We'll update the download API, thanks again.

teaearlgraycold · 2025-07-10T22:17:43 1752185863

Sounds good!

rshemet · 2025-07-10T21:39:46 1752183586

True - but Cactus is not just an app.

We are a dev toolkit to run LLMs cross-platform locally in any app you like.

jadbox · 2025-07-10T21:52:07 1752184327

How does it work? How does one model on the device get shared to many apps? Does each app have it's own inference sdk running or is there one inference engine shared to many apps (like ollama does). If it's the later, what's the communication protocol to the inference engine?

rshemet · 2025-07-10T22:21:32 1752186092

Great question. Currently, each app is sandboxed - so each model file is downloaded inside each app's sandbox. We're working on enabling file sharing across multiple apps so you don't have to redownload the model.

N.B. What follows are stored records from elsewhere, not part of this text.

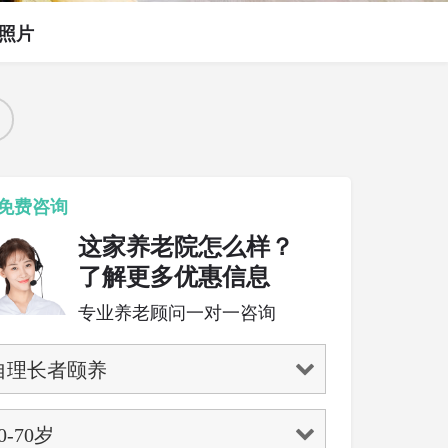
照片
免费咨询
这家养老院怎么样？
了解更多优惠信息
专业养老顾问一对一咨询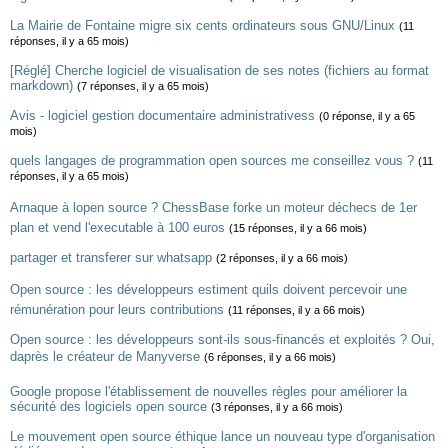
La Mairie de Fontaine migre six cents ordinateurs sous GNU/Linux
(11
réponses, il y a 65 mois)
[Réglé] Cherche logiciel de visualisation de ses notes (fichiers au format
markdown)
(7 réponses, il y a 65 mois)
Avis - logiciel gestion documentaire administrativess
(0 réponse, il y a 65
mois)
quels langages de programmation open sources me conseillez vous ?
(11
réponses, il y a 65 mois)
Arnaque à lopen source ? ChessBase forke un moteur déchecs de 1er
plan et vend l'executable à 100 euros
(15 réponses, il y a 66 mois)
partager et transferer sur whatsapp
(2 réponses, il y a 66 mois)
Open source : les développeurs estiment quils doivent percevoir une
rémunération pour leurs contributions
(11 réponses, il y a 66 mois)
Open source : les développeurs sont-ils sous-financés et exploités ? Oui,
daprès le créateur de Manyverse
(6 réponses, il y a 66 mois)
Google propose l'établissement de nouvelles règles pour améliorer la
sécurité des logiciels open source
(3 réponses, il y a 66 mois)
Le mouvement open source éthique lance un nouveau type d'organisation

With respect to the inference SDK, yes you'll need to install the (react native/flutter) framework inside each app you're building.

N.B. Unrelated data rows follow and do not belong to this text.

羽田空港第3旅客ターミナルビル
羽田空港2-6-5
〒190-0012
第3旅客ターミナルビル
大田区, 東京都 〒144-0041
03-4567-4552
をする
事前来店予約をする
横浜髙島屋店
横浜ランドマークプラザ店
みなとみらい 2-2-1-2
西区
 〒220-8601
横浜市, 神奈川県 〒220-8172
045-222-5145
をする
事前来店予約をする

The SDK is very lightweight (our own iOS app is <30MB which includes the inference SDK and a ton of other stuff)

pogue · 2025-07-11T05:25:04 1752211504

I would like to see it as an app, tbh! If I could run it as an APK with a nice GUI interface for picking different models to run, that would be a killer feature.

rshemet · 2025-07-11T16:37:33 1752251853

https://play.google.com/store/apps/details?id=com.rshemetsub...

pogue · 2025-07-11T16:48:00 1752252480

Ah ha!

rshemet · 2025-07-10T21:04:06 1752181446

Thanks for the feedback. You're right to point out that Google AI Edge is cross-platform and more flexible than our phrasing suggested.

The core distinction is in the ecosystem: Google AI Edge runs tflite models, whereas Cactus is built for GGUF. This is a critical difference for developers who want to use the latest open-source models.

One major outcome of this is model availability. New open source models are released in GGUF format almost immediately. Finding or reliably converting them to tflite is often a pain. With Cactus, you can run new GGUF models on the day they drop on Huggingface.

Quantization level also plays a role. GGUF has mature support for quantization far below 8-bit. This is effectively essential for mobile. Sub-8-bit support in TFLite is still highly experimental and not broadly applicable.

Last, Cactus excels at CPU inference. While tflite is great, its peak performance often relies on specific hardware accelerators (GPUs, DSPs). GGUF is designed for exceptional performance on standard CPUs, offering a more consistent baseline across the wide variety of devices that app developers have to support.

deepdarkforest · 2025-07-10T21:25:48 1752182748

No worries.

GGUF is more suitable for the latest open-source models, i agree there. Quant2/Q4 will probably be critical as well, if we don't see a jump in ram. But then again I wonder when/If mediapipe will support GGUF as well.

PS, I see you are in the latest YC batch? (below you mentioned BF). Good luck and have fun!

blks · 2025-07-11T10:14:00 1752228840

First paragraph reads like chat gpt response.

poly2it · 2025-07-11T11:26:48 1752233208

Not just the first paragraph, the whole response reads like LLM output.

rshemet · 2025-07-10T20:48:39 1752180519

So far, our focus is on supporting models with fully open-sourced weights. Providers who are sensitive about their weights typically lock those weights up in their cloud and don't run their models locally on consumer devices anyway.

I believe there are some frameworks pioneering model encryption, but i think we're a few steps away from wide adoption.